» **Exercise prompt**: Examine the entries and show every line in which the word "Table" is found.

» **Data extract**:
== == ==
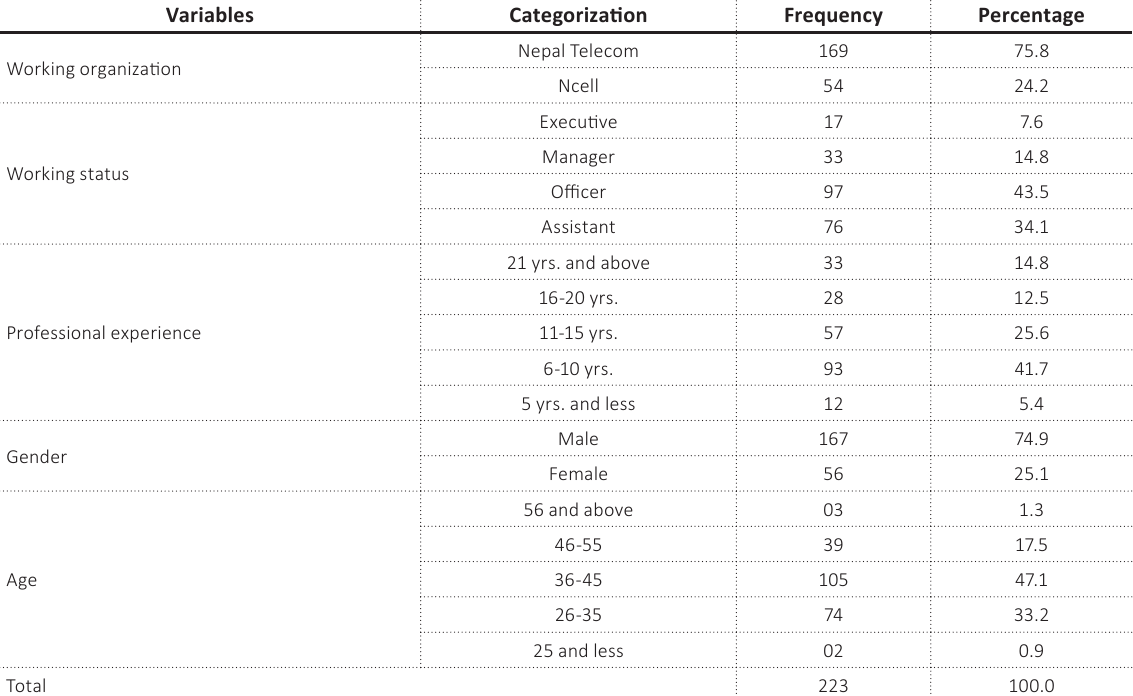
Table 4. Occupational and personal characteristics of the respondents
== == ==
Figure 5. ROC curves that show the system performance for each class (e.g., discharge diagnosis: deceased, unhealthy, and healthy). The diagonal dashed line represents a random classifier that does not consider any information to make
== == ==
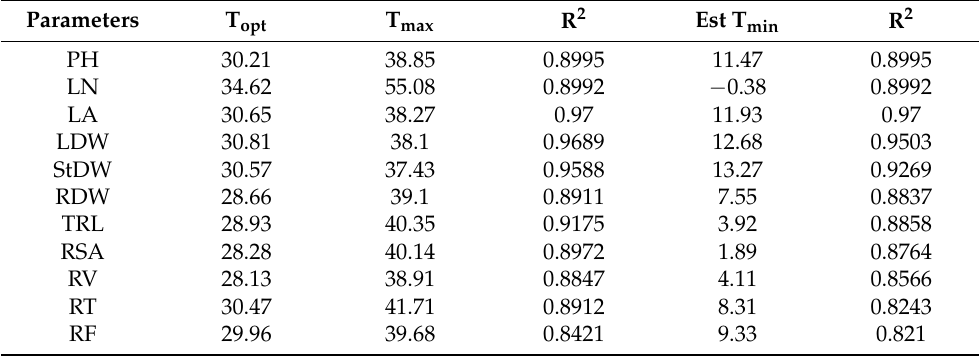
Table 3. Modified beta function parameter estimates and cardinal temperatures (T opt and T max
== == ==
» **Your response**:
Table 4. Occupational and personal characteristics of the respondents
Table 3. Modified beta function parameter estimates and cardinal temperatures (T opt and T max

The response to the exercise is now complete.